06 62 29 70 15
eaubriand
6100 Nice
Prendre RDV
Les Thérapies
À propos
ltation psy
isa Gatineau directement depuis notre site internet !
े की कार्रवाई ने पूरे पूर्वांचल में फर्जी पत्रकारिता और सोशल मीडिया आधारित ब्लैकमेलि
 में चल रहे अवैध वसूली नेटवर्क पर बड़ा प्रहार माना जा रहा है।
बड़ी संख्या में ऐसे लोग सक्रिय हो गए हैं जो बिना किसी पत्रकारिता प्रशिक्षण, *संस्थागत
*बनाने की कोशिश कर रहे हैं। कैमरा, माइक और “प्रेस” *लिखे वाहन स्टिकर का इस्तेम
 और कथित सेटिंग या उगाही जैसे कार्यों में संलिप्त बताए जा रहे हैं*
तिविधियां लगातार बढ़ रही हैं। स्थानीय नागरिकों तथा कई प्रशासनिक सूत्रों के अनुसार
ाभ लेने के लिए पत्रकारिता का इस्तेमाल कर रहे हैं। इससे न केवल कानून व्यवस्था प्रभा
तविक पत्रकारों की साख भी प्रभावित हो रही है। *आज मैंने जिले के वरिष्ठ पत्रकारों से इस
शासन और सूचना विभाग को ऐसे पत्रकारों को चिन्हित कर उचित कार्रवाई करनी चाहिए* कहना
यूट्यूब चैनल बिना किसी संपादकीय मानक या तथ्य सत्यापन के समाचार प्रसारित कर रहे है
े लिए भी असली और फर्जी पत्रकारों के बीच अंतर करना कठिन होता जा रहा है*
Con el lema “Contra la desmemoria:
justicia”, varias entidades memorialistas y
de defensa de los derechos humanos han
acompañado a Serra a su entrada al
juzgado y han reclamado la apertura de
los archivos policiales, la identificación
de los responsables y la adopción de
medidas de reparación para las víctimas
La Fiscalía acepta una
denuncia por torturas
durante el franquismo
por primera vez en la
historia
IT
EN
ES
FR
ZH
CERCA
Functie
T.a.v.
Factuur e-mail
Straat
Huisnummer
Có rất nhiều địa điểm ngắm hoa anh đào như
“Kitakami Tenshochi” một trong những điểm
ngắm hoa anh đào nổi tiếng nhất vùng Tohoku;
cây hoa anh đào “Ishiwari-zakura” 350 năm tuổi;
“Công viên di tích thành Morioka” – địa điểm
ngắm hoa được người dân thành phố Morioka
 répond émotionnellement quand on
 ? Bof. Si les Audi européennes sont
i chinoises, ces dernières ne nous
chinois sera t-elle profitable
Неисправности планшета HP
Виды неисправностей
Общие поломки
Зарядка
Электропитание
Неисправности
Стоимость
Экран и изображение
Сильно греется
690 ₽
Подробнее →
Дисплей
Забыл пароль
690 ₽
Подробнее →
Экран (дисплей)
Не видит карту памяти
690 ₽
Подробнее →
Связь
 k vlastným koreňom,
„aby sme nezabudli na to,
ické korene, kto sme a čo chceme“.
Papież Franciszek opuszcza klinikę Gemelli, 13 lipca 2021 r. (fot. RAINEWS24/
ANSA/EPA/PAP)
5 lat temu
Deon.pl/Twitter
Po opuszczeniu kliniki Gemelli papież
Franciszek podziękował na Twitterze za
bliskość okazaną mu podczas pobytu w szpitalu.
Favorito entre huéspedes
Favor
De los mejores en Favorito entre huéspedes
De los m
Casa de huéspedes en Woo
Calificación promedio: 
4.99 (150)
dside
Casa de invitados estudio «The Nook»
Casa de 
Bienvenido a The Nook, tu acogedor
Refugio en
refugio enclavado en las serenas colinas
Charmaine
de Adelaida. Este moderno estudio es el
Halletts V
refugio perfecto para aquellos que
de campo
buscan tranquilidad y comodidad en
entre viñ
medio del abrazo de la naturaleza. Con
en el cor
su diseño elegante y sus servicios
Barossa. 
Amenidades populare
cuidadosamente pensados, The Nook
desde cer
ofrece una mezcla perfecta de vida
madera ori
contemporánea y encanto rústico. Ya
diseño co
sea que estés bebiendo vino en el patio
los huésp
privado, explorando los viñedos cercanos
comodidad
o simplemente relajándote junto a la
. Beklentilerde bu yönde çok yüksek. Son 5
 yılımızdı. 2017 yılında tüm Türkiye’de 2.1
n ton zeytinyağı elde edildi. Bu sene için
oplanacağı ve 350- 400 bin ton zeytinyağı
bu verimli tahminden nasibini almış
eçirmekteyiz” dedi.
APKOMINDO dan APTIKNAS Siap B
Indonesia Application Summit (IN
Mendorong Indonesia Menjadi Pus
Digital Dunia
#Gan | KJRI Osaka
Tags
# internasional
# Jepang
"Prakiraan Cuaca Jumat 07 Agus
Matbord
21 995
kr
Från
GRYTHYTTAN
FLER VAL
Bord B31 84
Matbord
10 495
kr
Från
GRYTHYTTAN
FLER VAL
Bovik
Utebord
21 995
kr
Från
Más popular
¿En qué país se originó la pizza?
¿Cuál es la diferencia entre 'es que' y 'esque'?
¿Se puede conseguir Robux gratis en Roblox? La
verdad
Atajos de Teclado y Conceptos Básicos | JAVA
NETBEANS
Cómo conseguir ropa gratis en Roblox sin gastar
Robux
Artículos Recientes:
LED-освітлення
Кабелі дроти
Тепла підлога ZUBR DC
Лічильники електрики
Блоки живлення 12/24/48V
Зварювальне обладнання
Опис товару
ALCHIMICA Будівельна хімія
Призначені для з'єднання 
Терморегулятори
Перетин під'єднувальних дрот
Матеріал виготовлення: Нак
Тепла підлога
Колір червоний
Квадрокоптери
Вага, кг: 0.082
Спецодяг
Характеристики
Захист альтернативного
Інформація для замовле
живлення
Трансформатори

____

__Job item__. Nothing in the listing may be changed; retype it all exactly.

__Worked solution__.
06 62 29 70 15
eaubriand
6100 Nice
Prendre RDV
Les Thérapies
À propos
ltation psy
isa Gatineau directement depuis notre site internet !
े की कार्रवाई ने पूरे पूर्वांचल में फर्जी पत्रकारिता और सोशल मीडिया आधारित ब्लैकमेलि
 में चल रहे अवैध वसूली नेटवर्क पर बड़ा प्रहार माना जा रहा है।
बड़ी संख्या में ऐसे लोग सक्रिय हो गए हैं जो बिना किसी पत्रकारिता प्रशिक्षण, *संस्थागत
*बनाने की कोशिश कर रहे हैं। कैमरा, माइक और “प्रेस” *लिखे वाहन स्टिकर का इस्तेम
 और कथित सेटिंग या उगाही जैसे कार्यों में संलिप्त बताए जा रहे हैं*
तिविधियां लगातार बढ़ रही हैं। स्थानीय नागरिकों तथा कई प्रशासनिक सूत्रों के अनुसार
ाभ लेने के लिए पत्रकारिता का इस्तेमाल कर रहे हैं। इससे न केवल कानून व्यवस्था प्रभा
तविक पत्रकारों की साख भी प्रभावित हो रही है। *आज मैंने जिले के वरिष्ठ पत्रकारों से इस
शासन और सूचना विभाग को ऐसे पत्रकारों को चिन्हित कर उचित कार्रवाई करनी चाहिए* कहना
यूट्यूब चैनल बिना किसी संपादकीय मानक या तथ्य सत्यापन के समाचार प्रसारित कर रहे है
े लिए भी असली और फर्जी पत्रकारों के बीच अंतर करना कठिन होता जा रहा है*
Con el lema “Contra la desmemoria:
justicia”, varias entidades memorialistas y
de defensa de los derechos humanos han
acompañado a Serra a su entrada al
juzgado y han reclamado la apertura de
los archivos policiales, la identificación
de los responsables y la adopción de
medidas de reparación para las víctimas
La Fiscalía acepta una
denuncia por torturas
durante el franquismo
por primera vez en la
historia
IT
EN
ES
FR
ZH
CERCA
Functie
T.a.v.
Factuur e-mail
Straat
Huisnummer
Có rất nhiều địa điểm ngắm hoa anh đào như
“Kitakami Tenshochi” một trong những điểm
ngắm hoa anh đào nổi tiếng nhất vùng Tohoku;
cây hoa anh đào “Ishiwari-zakura” 350 năm tuổi;
“Công viên di tích thành Morioka” – địa điểm
ngắm hoa được người dân thành phố Morioka
 répond émotionnellement quand on
 ? Bof. Si les Audi européennes sont
i chinoises, ces dernières ne nous
chinois sera t-elle profitable
Неисправности планшета HP
Виды неисправностей
Общие поломки
Зарядка
Электропитание
Неисправности
Стоимость
Экран и изображение
Сильно греется
690 ₽
Подробнее →
Дисплей
Забыл пароль
690 ₽
Подробнее →
Экран (дисплей)
Не видит карту памяти
690 ₽
Подробнее →
Связь
 k vlastným koreňom,
„aby sme nezabudli na to,
ické korene, kto sme a čo chceme“.
Papież Franciszek opuszcza klinikę Gemelli, 13 lipca 2021 r. (fot. RAINEWS24/
ANSA/EPA/PAP)
5 lat temu
Deon.pl/Twitter
Po opuszczeniu kliniki Gemelli papież
Franciszek podziękował na Twitterze za
bliskość okazaną mu podczas pobytu w szpitalu.
Favorito entre huéspedes
Favor
De los mejores en Favorito entre huéspedes
De los m
Casa de huéspedes en Woo
Calificación promedio: 
4.99 (150)
dside
Casa de invitados estudio «The Nook»
Casa de 
Bienvenido a The Nook, tu acogedor
Refugio en
refugio enclavado en las serenas colinas
Charmaine
de Adelaida. Este moderno estudio es el
Halletts V
refugio perfecto para aquellos que
de campo
buscan tranquilidad y comodidad en
entre viñ
medio del abrazo de la naturaleza. Con
en el cor
su diseño elegante y sus servicios
Barossa. 
Amenidades populare
cuidadosamente pensados, The Nook
desde cer
ofrece una mezcla perfecta de vida
madera ori
contemporánea y encanto rústico. Ya
diseño co
sea que estés bebiendo vino en el patio
los huésp
privado, explorando los viñedos cercanos
comodidad
o simplemente relajándote junto a la
. Beklentilerde bu yönde çok yüksek. Son 5
 yılımızdı. 2017 yılında tüm Türkiye’de 2.1
n ton zeytinyağı elde edildi. Bu sene için
oplanacağı ve 350- 400 bin ton zeytinyağı
bu verimli tahminden nasibini almış
eçirmekteyiz” dedi.
APKOMINDO dan APTIKNAS Siap B
Indonesia Application Summit (IN
Mendorong Indonesia Menjadi Pus
Digital Dunia
#Gan | KJRI Osaka
Tags
# internasional
# Jepang
"Prakiraan Cuaca Jumat 07 Agus
Matbord
21 995
kr
Från
GRYTHYTTAN
FLER VAL
Bord B31 84
Matbord
10 495
kr
Från
GRYTHYTTAN
FLER VAL
Bovik
Utebord
21 995
kr
Från
Más popular
¿En qué país se originó la pizza?
¿Cuál es la diferencia entre 'es que' y 'esque'?
¿Se puede conseguir Robux gratis en Roblox? La
verdad
Atajos de Teclado y Conceptos Básicos | JAVA
NETBEANS
Cómo conseguir ropa gratis en Roblox sin gastar
Robux
Artículos Recientes:
LED-освітлення
Кабелі дроти
Тепла підлога ZUBR DC
Лічильники електрики
Блоки живлення 12/24/48V
Зварювальне обладнання
Опис товару
ALCHIMICA Будівельна хімія
Призначені для з'єднання 
Терморегулятори
Перетин під'єднувальних дрот
Матеріал виготовлення: Нак
Тепла підлога
Колір червоний
Квадрокоптери
Вага, кг: 0.082
Спецодяг
Характеристики
Захист альтернативного
Інформація для замовле
живлення
Трансформатори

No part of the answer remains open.